Selected passage =>
At first we call the city Alissia on VHF channel 9. But they are having a regatta – the harbour is crammed. Instead, we choose the next port, which is the city of Loano, which we know absolutely nothing about. It is hardly mentioned in our guide books.
Loano is an enchanting acquaintance. It is a popular city. Full of life. Obviously this is, where the Italians themselves go for beach holidays, there is a party going on in the city from early morning with playgrounds, marketplaces, cafes and scores of private beaches.
The port is newly built. Large landscaped. Nice thought. Visionary. The middle part of the port is built in a a maritime style – like a giant ship – with port offices, restaurants, toilets, shops and business offices. Talking of toilets, we have never met toilet-facilities at the same level of Loanos – private shower-rooms each with a sink, a toilet and a bidet. First class. Absolutely.
Not all offices and shops have been rented. There is still some way to go, before the harbour fulfills its ambitions, and it may be the explanation for the prices, we are faced with for staying overnight in Loano. An berth costs 52 € for a night. “Hey”, we say. It’s cheaper than in Sanremo. But then they throw in the joker: You can get three nights for two night price.
Hallo! Three nights for € 104. It is 34.5 € per night. We are back at french prices!
Loano is a city without a single spectacular sights, but the city is a charming attraction in itself It gives us an insight into the way regular Italian lives, relax and have their holidays. And we experience how a city works, when it is not yet – as French and Danish cities – have been taken over by large retail chains.
The shopping structure is very much like in Denmark som decades ago, based on small specialist shops. The butcher also sells water and wine. The shop with fresh pasta also sells prepared meals. The bar sells wine out of the house. And the baker deliver pizzas and foccacie sandwiches.
It is a zig-zag running among the shops, it take hours to shop for a meal. Skippers wife think it is charming and incredibly great.
Love at first sight in Sanremo
43° 49′ 6.1788” N 7° 47′ 16.2168” E
September 22, 2016
The big topic of conversation among sailors arriving from France to italian Sanremo, is the exorbitant high port rates. “Horrible! It is twice as expensive to be in a port in Italy as in France! We did not expect this,” says Derek Williams in his boat, Red Rooster, from England. He and his wife, Claire, searches for alternatives and finds an unauthorized berth without water and electricity in Sanremos old municipal port. Here they moor for free in two days.
It’s a bit of a surprise to move from France and into Italy. Over the months we have been accustomed to a French price level, which essentially is 31-35 € for a night in all the old harbours of the major cities, when we arrive with an 11 meters long and 3.5 meters wide sailing-yacht. Only a few times the price has been higher like in St. Tropez and Porquerolles.
It does seem odd, that the price of in first italian city, we run into, is 66 € for a berth, that in many respects is inferior to many french harbours – much longer distance to the bathrooms. Noise on the quay in the evening. Quite a distance to the shops in the city. And a totally useless wifi.
€ 66! For what?
Nevertheless we stay another two days in Sanremo’s new port, Porto Sole, and we discovers that Sanremo is a truly fascinating, a really delightfull city.

Entries provided =>
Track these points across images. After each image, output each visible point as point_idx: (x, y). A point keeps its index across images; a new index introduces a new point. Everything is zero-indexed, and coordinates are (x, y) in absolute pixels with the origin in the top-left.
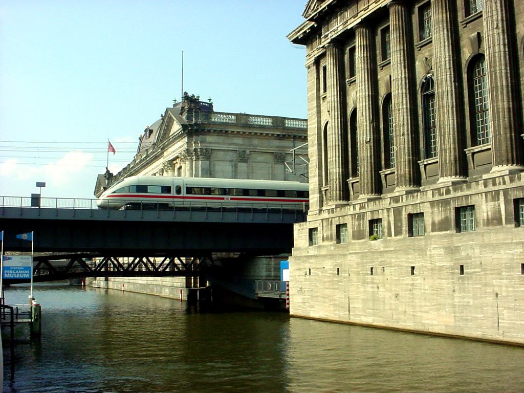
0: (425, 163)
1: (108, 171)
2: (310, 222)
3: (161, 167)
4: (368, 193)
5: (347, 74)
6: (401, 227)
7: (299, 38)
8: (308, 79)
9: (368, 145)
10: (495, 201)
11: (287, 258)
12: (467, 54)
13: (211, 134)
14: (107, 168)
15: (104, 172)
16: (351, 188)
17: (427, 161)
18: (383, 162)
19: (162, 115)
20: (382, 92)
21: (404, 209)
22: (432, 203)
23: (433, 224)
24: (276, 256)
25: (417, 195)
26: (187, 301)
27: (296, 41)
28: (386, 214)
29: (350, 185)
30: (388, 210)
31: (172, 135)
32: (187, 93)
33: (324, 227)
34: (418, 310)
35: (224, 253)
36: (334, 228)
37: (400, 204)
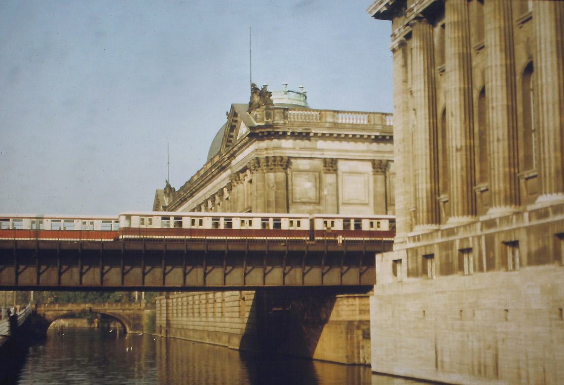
0: (526, 176)
1: (168, 186)
2: (398, 250)
3: (228, 181)
4: (458, 215)
5: (437, 60)
6: (494, 258)
7: (382, 12)
8: (393, 64)
9: (459, 154)
10: (449, 250)
11: (368, 297)
12: (521, 62)
13: (288, 137)
14: (167, 182)
15: (162, 186)
16: (442, 208)
17: (528, 174)
18: (478, 176)
19: (227, 113)
20: (478, 84)
21: (496, 236)
22: (529, 230)
23: (529, 255)
24: (362, 295)
25: (140, 297)
26: (239, 350)
27: (378, 16)
28: (476, 243)
29: (441, 204)
30: (479, 237)
31: (238, 140)
32: (255, 85)
33: (409, 259)
34: (163, 335)
35: (148, 310)
36: (420, 259)
37: (492, 231)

Task set =>
[1] In the sailing account, what does a berth in Loano cost for one night?
[2] Continue the sailing account from its last sentence, the one calling Sanremo a truly fascinating, delightful city.

Final results =>
[1] 52 €.

[2]
The city mixes ancient grandeur and richness with modern shops, and yet we get the feeling, that here time stood still for a several decades. You buy milk and cheese in shops like dairy stores of the 1960’ties in Denmark, and there are so many more small specialty shops, than we are used to in our part of Europe.
A disused railway along the coast have been converted to 24 kilometers of beautiful bike path. We work the pedals of our sailing boat-bikes, and we have a wonderful trip out and a wonderful trip back.
After the bike ride, we find ourselves a large café in Sanremo, where we make observations about the differences between italian people and french people. It seems as if the italians are more happy, more unpretentious and more open than the french. Could this be prejudices? Perhaps. But it is like a great party to sit at the coffee shop in Sanremo. There are shouting and laughter and clashes on the shoulders and on the outermost rows of the café sits the old people of the town, watching the fun with a cup of coffee, that has to last half a day.
It may well be, that port dues are higher in Italy, but our impression is, that the prices for food and beverage in a supermarket or in a restaurant are quite a lot cheaper than in France. Our estimate is, that high harbour fees, are reasonable balanced by cheaper prices for food and beverages.
For us, Italy is love at the first sight.
Fun to look inside Monaco, but please do not make us stay there
43° 44′ 13.0308” N 7° 25′ 42.2004” E
September 20 – 2016
What do you do, when 40,000 inhabitants and a lot of tourists have to live in just 197 hectares? You stack them. You make sure that several basements are reserved for roads and parking lots. You make sure, that the next floors over the basement floors are reserved for shopping streets, and that the next 20-30 floors are residential areas.
It takes planning, and they are obviously good at that in Monaco. A bit like in Hong Kong. In Monaco however, they have even more Ferraris and Porches in the streets and even more marble tiles on the sidewalks.
We chose to ignore the tiny state as we passed it during our French-Italian Odysee. A few days later however we had a sneak peek at the small principality, when we were hiking there from our harbour in Menton.
It’s fun enough to visit Monaco. But it will never be a preferred target for us. Allready when you look at Monaco harbour, you get the same feeling as in St. Tropez – that everything is about looks, everything is about appearing as flashy as possible, the harbour is all about paying service to the multimillionaire yachts.
There is nothing wrong with that. Monaco sends a signal about how they want the port to be seen. Many people may like that. We do not.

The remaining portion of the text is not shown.